Even with the expansion of health care coverage under the Obama administration, Huntington pointed to studies that showed an estimated 28 million people would still be uninsured.

Similar legislation has been proposed in previous years, but never moved beyond committee. Opponents, which include the Cascade Policy Institute, say a single-payer system would eliminate competition among insurance companies that help drive health care costs down.

“Anybody who takes a serious look at it realizes there’s a lot of unintended consequences,” said Steve Buckstein, a senior policy analyst and founder of the Cascade Policy Institute, a libertarian think tank. “It’s not a free lunch.”

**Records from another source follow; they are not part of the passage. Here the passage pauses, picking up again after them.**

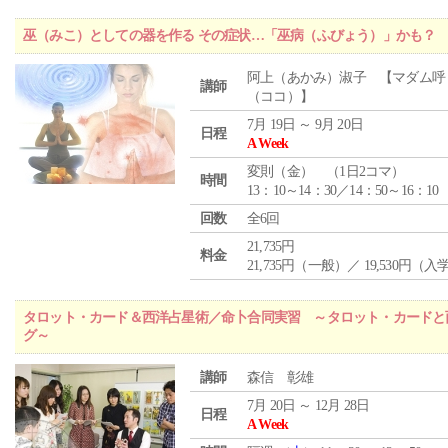
巫（みこ）としての器を作る その症状…「巫病（ふびょう）」かも？
阿上（あかみ）淑子 【マダム呼
講師
（ココ）】
7月 19日 ～ 9月 20日
日程
A Week
変則（金） （1日2コマ）
時間
13：10～14：30／14：50～16：10
回数
全6回
21,735円
料金
21,735円（一般）／ 19,530円（
タロット・カード＆西洋占星術／命卜合同実習 ～タロット・カードと
グ～
講師
森信 彰雄
7月 20日 ～ 12月 28日
日程
A Week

Even with Democrats in majority control, Buckstein noted that a single-payer system could unravel some of the health care changes lawmakers have supported such as the development of a central marketplace called an exchange where individuals and businesses comparison shop for health insurance.

Many of the rally’s participants came dressed in red -- some as Supreme Court justices with umbrellas -- while waving signs that read “We want health care not wealth care” and “Everybody In. Nobody Out.”

Dr. Paul Hochfeld, an emergency room physician in Corvallis from Mad as Hell Doctors, said both the state and nation fall short of having a health care system in place.

“Everybody is trying to suck as much money from the non-system as they can. There’s nothing systematic about how we’re going to use our resources to create healthy communities,” he said. “The solution is to recognize on the outset that we’re all paying for everybody.”

Rep. Michael Dembrow, D-Portland, and Rep. Jennifer Williamson, D-Portland, who are co-sponsoring legislation that would establish an “Affordable Health Care for All Oregon Plan,” also spoke at the rally.

Dembrow said that a draft bill currently has 19 sponsors, including the chairman of the House Health Care Committee, and he’s working on getting more lawmakers to sign on.

There’s also a draft bill that would authorize a formal study of the health care financing system, he said.

Vermont passed a law in 2011 that would establish a single-payer health care system by 2017, using the federal health care overhaul as a springboard, The Associated Press reported.

Dembrow said Oregon wouldn’t be able to move toward a single-payer system under the Affordable Care Act until 2017 when states get more flexibility to design their own health care system.

But it’s not something lawmakers can do on their own, he said.

“This will happen with the people of Oregon demanding change, organizing for change and voting for change,” Dembrow said.

In 2002, voters rejected a ballot measure that would create a single-payer health care system in Oregon.